Finalmente sono riuscita a guardare su Netflix il film “Le nuotatrici”. Dico finalmente perché guardare un film basato su una storia vera, seppur bellissimo e commovente, è tosta. Specialmente se la trama tocca argomenti sensibili come la guerra in Siria e le traversate dei rifugiati. Anche se la visione sarà sicuramente educativa, ti aspetti come minimo qualche cazzotto in pieno stomaco. Cazzotti che tutti dovremmo prendere, insieme a questa società civile, che troppo spesso confonde le scelte politiche con le scelte umane.

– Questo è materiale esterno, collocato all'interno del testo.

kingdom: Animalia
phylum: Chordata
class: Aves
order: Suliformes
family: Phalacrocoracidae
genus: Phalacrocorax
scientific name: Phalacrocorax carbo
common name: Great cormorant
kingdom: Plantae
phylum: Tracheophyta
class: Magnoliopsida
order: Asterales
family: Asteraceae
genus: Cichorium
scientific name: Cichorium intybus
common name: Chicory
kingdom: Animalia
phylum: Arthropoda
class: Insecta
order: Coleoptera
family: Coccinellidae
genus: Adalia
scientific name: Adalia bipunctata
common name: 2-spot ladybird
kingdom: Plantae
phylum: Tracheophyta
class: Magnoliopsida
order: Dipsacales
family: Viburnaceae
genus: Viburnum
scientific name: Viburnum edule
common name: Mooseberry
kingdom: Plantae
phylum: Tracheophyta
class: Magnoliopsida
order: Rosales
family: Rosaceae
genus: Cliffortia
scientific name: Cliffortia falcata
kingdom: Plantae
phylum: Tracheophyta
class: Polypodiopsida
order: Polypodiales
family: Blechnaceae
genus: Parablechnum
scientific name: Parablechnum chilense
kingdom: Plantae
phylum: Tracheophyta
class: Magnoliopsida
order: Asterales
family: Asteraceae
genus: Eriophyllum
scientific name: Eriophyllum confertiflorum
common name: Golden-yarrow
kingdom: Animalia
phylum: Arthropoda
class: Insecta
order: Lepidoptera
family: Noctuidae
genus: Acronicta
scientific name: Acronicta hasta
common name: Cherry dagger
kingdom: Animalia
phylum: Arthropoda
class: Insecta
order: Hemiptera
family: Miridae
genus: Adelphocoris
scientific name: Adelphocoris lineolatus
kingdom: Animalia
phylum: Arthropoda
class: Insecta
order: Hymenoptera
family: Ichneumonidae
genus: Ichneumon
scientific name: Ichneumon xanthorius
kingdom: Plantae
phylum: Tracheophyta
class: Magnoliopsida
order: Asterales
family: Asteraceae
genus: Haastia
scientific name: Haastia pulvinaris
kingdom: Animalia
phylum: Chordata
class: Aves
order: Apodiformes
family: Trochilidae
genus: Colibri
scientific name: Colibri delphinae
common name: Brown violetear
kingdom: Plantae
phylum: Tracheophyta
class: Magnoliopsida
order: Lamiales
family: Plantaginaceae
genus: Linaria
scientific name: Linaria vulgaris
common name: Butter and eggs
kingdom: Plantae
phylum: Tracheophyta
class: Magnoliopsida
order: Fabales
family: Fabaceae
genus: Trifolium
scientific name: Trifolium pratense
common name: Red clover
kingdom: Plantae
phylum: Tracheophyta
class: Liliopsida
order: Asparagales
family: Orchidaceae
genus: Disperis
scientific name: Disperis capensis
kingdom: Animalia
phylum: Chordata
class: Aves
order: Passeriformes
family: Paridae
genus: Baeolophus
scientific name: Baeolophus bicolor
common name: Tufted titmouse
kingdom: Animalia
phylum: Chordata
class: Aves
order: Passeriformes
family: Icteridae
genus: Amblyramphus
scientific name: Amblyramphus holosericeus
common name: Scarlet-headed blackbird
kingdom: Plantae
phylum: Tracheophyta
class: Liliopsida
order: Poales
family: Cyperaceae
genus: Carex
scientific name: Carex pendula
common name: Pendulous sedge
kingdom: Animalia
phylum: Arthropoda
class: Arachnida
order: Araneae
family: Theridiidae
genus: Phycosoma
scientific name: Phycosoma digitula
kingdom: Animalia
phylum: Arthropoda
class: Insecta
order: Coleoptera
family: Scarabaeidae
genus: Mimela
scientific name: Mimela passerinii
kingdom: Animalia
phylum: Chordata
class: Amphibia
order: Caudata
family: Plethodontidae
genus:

Detto questo, sono contenta di aver trovato il momento giusto per vederlo, e ora consiglio a voi tutti di farlo se ne avete la possibilità e non l’aveste ancora fatto.

La pellicola parla della storia delle sorelle Mardini, Yusra e Sara che, lasciata la Siria dove sono nate per sfuggire alla guerra, affrontano un viaggio pericoloso verso l’Europa. Prima raggiungono Istanbul, poi da lì affrontano la traversata dell’Egeo su un gommone malmesso e affollato; durante il viaggio si distinguono per il loro coraggio, scegliendo di proseguire a nuoto quando il gommone imbarca acqua e subisce un guasto al motore. Riescono nonostante tutto nell’impresa; arrivati a Lesbo, un’isola della Grecia, tra mille difficoltà e trafficanti senza scrupoli, le due sorelle arrivano in un centro di accoglienza in Germania.

Yusra, la più talentuosa delle due sorelle nel nuoto, riprende anche ad allenarsi, riuscendo a partecipare alle Olimpiadi nella squadra dei rifugiati. Insomma, anche nella profonda tristezza di una guerra ingiusta (le guerre lo sono sempre), nel dramma dei rifugiati, persone pronte alla sofferenza e a rischiare la vita per cercare un po’ di legittima felicità, c’è la lotta tenace alimentata dalla speranza che giunge a realizzare il sogno di una ragazza.

Film ben fatto che ha riscosso successo di critica e di pubblico, dove il cinema veramente sensibilizza e lo fa tra schiaffi e carezze, perché bisogna sempre avere gli occhi e il cuore aperto.

Ultimo cazzotto: Sara, la sorella maggiore, rimane talmente toccata dalla loro esperienza che decide di andare a Lesbo ad aiutare i tanti rifugiati che sbarcano a migliaia, come ha fatto lei e sua sorella. Ora rischia fino a 20 anni di carcere per l’accusa di coinvolgimento in traffico di essere umani e riciclaggio.